Après deux années d’efforts, Simon Philippe a finalement conclu en mars dernier une entente de diffusion et de distribution avec la France — un jalon important dans l’histoire de La Peuplade.
La maison aspire en effet à des carrières d’envergure internationale pour ses auteurs de langue française. « Un peu comme on l’a fait pour Christian Guay-Poliquin, l’auteur du roman Poids de la neige, paru en 2016, poursuit le directeur général. Il a gagné plusieurs prix, mais on l’a emmené sur la scène internationale en vendant des droits de traduction dans pas moins de 10 pays. Ce secteur nous attire particulièrement. »
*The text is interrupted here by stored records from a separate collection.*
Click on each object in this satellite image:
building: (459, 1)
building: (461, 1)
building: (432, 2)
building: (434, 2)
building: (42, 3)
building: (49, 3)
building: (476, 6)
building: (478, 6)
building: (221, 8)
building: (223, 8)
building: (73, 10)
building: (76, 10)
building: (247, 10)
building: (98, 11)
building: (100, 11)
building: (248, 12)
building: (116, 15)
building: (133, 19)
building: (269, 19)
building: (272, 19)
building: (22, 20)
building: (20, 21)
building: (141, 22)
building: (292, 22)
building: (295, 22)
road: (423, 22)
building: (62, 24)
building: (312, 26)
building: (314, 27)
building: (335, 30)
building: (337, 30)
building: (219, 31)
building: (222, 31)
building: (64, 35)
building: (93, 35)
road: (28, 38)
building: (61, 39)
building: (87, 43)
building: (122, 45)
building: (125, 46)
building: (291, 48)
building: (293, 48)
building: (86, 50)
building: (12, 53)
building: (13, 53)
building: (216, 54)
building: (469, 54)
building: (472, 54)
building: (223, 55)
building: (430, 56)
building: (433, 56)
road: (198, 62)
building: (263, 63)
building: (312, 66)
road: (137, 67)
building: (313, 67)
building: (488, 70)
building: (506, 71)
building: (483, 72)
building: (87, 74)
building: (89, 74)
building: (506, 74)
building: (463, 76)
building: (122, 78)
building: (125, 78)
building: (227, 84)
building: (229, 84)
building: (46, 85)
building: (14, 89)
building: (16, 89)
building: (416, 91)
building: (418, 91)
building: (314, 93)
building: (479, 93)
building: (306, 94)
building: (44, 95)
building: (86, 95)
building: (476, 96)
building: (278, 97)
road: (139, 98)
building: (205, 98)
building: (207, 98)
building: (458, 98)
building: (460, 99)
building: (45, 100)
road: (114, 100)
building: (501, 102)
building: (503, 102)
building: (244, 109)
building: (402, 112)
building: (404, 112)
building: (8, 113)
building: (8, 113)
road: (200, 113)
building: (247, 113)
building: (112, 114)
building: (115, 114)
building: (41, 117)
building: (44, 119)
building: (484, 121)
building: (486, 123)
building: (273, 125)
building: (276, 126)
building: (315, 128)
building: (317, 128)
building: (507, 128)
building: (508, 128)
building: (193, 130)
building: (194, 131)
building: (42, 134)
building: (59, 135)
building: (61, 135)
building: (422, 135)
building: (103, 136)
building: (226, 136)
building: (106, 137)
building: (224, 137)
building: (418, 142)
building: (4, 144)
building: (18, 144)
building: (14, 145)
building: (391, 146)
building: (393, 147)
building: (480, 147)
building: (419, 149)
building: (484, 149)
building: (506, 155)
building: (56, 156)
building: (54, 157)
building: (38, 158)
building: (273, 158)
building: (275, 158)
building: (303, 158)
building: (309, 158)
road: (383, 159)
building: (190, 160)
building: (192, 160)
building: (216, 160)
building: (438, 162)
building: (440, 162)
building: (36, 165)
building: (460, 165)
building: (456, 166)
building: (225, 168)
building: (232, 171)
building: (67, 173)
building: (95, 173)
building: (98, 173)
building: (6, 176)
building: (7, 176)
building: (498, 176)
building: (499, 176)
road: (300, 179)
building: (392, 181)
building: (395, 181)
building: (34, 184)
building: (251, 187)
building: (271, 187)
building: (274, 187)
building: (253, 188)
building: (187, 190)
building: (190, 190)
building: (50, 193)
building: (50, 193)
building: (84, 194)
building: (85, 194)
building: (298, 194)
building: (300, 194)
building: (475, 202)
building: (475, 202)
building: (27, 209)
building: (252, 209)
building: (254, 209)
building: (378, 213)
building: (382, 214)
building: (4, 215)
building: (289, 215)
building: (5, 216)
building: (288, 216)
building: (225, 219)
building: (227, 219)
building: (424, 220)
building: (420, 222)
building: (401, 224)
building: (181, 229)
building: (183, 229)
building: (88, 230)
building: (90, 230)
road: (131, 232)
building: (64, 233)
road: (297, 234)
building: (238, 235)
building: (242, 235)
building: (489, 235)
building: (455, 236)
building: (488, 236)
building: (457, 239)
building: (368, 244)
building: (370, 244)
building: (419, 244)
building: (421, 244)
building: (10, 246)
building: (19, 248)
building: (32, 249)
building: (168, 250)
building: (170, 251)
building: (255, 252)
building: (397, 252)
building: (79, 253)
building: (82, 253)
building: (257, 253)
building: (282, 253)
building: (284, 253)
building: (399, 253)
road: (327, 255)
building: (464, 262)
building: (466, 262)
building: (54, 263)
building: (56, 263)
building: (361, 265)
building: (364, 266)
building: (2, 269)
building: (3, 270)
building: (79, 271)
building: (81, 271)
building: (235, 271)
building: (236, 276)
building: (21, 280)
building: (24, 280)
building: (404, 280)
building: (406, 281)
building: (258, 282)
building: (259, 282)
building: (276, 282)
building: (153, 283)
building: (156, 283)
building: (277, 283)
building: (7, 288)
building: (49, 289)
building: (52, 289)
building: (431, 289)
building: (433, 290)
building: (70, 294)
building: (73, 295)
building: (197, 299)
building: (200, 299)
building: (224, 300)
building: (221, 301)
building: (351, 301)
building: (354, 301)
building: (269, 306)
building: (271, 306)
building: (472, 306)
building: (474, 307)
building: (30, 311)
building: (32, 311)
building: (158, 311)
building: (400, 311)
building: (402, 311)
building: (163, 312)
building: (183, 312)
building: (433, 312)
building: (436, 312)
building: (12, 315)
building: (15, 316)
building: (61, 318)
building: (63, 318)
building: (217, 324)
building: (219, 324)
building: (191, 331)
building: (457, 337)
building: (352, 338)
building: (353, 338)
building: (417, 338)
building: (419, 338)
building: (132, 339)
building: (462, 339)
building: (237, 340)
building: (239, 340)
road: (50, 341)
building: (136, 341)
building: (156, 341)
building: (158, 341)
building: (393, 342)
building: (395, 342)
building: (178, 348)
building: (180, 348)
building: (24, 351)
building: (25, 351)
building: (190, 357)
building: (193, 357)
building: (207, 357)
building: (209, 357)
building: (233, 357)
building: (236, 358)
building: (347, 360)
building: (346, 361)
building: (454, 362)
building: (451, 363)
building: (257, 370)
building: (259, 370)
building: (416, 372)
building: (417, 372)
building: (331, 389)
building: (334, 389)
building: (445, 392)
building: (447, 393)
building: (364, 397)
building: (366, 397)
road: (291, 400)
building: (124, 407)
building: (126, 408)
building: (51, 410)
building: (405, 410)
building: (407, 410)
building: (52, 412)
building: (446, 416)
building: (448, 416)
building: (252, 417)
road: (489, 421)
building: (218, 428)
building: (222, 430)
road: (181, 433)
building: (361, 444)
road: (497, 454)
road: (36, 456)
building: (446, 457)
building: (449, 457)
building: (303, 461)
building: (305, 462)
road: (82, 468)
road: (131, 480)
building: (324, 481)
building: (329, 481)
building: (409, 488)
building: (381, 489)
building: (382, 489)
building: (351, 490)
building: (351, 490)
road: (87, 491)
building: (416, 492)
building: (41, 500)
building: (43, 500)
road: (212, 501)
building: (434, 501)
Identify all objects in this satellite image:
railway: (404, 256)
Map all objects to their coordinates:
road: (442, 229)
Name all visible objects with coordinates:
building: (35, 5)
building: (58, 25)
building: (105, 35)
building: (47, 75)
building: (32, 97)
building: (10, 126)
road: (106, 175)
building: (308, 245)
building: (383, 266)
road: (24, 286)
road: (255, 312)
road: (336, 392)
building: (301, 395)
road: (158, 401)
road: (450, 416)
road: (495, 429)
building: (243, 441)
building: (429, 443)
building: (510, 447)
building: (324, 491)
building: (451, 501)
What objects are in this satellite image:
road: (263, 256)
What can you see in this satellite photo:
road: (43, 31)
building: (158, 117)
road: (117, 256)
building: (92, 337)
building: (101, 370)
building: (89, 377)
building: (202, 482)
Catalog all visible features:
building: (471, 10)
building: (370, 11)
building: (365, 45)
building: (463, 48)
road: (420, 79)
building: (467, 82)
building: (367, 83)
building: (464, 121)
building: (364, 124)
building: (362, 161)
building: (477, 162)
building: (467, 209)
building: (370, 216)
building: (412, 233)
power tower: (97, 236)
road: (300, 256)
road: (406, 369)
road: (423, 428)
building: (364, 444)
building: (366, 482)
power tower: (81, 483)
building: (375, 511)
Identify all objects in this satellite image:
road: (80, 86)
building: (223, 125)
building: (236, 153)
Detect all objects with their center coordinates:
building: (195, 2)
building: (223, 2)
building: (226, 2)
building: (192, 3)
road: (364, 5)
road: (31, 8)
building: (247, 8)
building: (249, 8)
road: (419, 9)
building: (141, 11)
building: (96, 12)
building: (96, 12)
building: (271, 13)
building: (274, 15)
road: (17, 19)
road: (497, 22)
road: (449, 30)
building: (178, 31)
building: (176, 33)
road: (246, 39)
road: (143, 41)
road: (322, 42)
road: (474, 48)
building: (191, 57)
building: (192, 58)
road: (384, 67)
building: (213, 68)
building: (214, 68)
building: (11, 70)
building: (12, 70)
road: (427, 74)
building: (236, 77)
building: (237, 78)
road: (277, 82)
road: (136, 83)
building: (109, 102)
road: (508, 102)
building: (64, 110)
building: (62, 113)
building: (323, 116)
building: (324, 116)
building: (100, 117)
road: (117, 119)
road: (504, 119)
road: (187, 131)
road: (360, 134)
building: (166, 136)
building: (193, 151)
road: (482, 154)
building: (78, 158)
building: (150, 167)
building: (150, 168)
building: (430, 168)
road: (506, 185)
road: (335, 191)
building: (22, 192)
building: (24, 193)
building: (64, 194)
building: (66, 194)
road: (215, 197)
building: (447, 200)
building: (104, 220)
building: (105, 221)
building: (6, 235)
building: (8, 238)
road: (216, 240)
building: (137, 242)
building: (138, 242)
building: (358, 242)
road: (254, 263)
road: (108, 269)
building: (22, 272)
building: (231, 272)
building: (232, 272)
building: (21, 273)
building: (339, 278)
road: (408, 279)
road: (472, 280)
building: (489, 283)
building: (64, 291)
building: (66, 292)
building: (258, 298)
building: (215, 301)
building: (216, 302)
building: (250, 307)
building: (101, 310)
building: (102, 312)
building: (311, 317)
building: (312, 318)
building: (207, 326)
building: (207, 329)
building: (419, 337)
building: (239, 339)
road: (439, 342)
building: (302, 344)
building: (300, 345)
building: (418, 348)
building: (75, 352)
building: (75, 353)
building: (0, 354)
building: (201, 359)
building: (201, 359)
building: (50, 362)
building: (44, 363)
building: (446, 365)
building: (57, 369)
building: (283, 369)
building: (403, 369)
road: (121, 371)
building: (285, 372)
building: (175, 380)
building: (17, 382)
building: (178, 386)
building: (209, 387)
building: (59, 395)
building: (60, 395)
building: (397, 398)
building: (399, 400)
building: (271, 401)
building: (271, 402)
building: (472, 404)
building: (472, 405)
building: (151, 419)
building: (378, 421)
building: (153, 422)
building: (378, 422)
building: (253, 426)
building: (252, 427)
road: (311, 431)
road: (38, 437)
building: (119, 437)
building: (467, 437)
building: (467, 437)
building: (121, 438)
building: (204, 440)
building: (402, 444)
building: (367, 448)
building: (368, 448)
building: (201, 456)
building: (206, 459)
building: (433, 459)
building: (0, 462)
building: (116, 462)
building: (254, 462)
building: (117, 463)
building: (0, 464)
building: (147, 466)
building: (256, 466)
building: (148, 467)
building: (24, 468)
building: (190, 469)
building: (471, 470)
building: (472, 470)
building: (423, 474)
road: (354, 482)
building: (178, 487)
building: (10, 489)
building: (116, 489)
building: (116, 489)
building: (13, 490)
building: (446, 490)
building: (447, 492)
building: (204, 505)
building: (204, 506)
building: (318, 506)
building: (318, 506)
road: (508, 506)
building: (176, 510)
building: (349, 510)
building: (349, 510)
La maison envoie ainsi des délégations d’auteurs québécois en France, en Belgique et en Suisse afin d’y renforcer leur place sur le marché européen. Elle souhaite en outre étendre son programme de ventes de droits de traduction à l’étranger — un autre projet de première importance. « On a Fictions du Nord, mais on s’intéresse aussi à d’autres territoires », indique le cofondateur, qui approfondira assurément ce projet avec ses complices au cours des prochaines années.
Boîte à projets
« La Peuplade, c’est vraiment une boîte à projets », lance Simon Philippe Turcot. La preuve, cette idée — en plus de toutes les autres — de balado conçu devant public dans leur bureau, à l’automne prochain. Certes, il ferait rayonner leurs livres, mais il viserait avant tout à sonder des thématiques et des sujets reliés à la littérature. Bref, les cofondateurs, la tête foisonnante de projets, ne manquent pas de travail. Ils ont brillamment remporté leur pari.